- _TRY IT_: Set down every record below exactly as it stands, minus the pictures.

Optical and exposure parameters
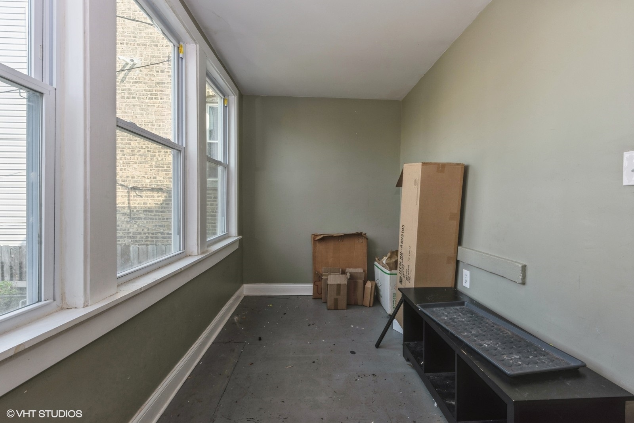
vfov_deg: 77.3
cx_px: 317
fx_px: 264
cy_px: 212
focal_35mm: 15
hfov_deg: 100.4
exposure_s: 1/30
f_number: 11
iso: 200
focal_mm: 15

- _OUTPUT FOR THIS TASK_:
vfov_deg: 77.3
cx_px: 317
fx_px: 264
cy_px: 212
focal_35mm: 15
hfov_deg: 100.4
exposure_s: 1/30
f_number: 11
iso: 200
focal_mm: 15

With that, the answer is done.